| Excerpt provided |
━━━━━━━━━━━━━━━━━━━━━━━━━━━━━━

Trump Takes $0 Salary, Reportedly Lost $300 Million This Year; Biden Made Millions After Leaving Office
Supporters of President Donald Trump contended during the Republican National Convention this week the former businessman and reality television star has truly been seeking to serve the American people since taking office.
It has come at a financial cost to him.
Meanwhile, former Vice President Joe Biden, now the Democratic Party’s nominee for president, took in $15.6 million in his first two years after leaving office, according to The Wall Street Journal.
During the 2016 campaign, Trump pledged that he would not accept his $400,000-per-year salary if he were to be elected president.
However, because he is required by law to be paid, the president has been donating his salary each quarter to various government agencies and using it as a way to highlight initiatives he supports.
For example, for the first two quarters of 2020, he wrote $100,000 checks to the Department of Health and Human Services to fight the coronavirus outbreak.
Not only has Trump not taken a salary, but Bloomberg reported his “net worth has declined $300 million in the past year to $2.7 billion, erasing 10% of his fortune since he took office” in 2017.

━━━━━━━━━━━━━━━━━━━━━━━━━━━━━━

| Source material |

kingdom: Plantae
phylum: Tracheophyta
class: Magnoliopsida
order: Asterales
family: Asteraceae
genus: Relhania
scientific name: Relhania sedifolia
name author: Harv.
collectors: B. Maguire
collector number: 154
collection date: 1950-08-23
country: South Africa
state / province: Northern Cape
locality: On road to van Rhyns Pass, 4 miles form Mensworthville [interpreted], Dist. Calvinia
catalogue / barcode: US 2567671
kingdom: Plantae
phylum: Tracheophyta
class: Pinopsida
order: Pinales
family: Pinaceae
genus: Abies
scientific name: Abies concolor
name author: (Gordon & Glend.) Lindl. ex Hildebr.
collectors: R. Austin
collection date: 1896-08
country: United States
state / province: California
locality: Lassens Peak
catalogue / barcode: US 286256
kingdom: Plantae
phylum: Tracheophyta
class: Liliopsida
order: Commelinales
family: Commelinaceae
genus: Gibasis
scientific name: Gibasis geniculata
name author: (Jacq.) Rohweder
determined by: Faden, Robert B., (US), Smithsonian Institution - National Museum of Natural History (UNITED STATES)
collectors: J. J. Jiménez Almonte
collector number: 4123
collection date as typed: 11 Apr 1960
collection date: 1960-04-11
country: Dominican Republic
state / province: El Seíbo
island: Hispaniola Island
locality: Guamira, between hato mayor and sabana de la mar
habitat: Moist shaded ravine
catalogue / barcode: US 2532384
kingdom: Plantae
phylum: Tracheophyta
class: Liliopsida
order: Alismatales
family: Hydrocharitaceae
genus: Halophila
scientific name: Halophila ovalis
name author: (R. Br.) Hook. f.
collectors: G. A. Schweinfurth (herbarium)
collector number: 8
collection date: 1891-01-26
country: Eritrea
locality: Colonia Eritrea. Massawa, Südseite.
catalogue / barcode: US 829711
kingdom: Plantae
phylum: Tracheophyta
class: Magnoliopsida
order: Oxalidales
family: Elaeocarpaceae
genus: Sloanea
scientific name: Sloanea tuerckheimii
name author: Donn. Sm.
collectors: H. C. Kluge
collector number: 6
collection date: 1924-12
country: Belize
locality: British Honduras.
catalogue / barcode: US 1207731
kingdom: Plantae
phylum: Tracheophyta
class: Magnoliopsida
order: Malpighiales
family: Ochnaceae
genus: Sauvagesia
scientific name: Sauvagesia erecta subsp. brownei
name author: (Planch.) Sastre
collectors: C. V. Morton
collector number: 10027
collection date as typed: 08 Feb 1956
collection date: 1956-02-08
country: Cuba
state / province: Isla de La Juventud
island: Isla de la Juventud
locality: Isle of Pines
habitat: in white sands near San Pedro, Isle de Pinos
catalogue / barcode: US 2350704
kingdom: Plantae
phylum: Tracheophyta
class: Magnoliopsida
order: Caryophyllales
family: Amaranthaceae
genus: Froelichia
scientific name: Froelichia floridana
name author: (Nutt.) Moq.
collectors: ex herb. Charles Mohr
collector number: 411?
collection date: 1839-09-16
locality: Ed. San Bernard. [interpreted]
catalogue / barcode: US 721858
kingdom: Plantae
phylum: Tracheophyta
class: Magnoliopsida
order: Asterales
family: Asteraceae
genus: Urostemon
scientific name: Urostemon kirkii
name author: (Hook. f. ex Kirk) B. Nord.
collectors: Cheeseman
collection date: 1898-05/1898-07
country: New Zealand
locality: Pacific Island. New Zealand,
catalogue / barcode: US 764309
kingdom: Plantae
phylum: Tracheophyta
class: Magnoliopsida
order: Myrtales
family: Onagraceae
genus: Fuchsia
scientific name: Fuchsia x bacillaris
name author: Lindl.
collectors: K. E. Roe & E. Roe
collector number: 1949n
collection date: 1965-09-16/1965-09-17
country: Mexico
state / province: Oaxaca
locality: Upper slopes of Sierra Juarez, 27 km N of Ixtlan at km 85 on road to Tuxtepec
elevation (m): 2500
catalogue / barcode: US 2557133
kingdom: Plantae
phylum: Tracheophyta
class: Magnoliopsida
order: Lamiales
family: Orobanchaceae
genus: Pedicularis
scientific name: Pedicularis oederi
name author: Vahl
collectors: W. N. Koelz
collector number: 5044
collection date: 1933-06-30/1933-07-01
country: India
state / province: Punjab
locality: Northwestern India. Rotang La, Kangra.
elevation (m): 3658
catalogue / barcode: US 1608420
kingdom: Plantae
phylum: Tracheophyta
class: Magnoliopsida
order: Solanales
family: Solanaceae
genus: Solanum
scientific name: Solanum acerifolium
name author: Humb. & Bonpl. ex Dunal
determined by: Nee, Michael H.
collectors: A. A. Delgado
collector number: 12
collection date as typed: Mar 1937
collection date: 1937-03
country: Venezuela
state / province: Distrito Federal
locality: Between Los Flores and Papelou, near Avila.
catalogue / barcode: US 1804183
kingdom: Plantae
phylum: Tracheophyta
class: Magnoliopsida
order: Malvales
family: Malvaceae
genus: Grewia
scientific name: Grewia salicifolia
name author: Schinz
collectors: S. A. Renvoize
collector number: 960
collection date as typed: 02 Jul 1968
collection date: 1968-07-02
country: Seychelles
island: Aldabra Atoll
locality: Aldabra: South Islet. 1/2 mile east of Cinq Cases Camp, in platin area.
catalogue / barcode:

━━━━━━━━━━━━━━━━━━━━━━━━━━━━━━

Copy the article about Trump's salary starting with "During the 2016" and going on through "initiatives he supports.", substituting "pay" for "salary".

During the 2016 campaign, Trump pledged that he would not accept his $400,000-per-year pay if he were to be elected president.
However, because he is required by law to be paid, the president has been donating his pay each quarter to various government agencies and using it as a way to highlight initiatives he supports.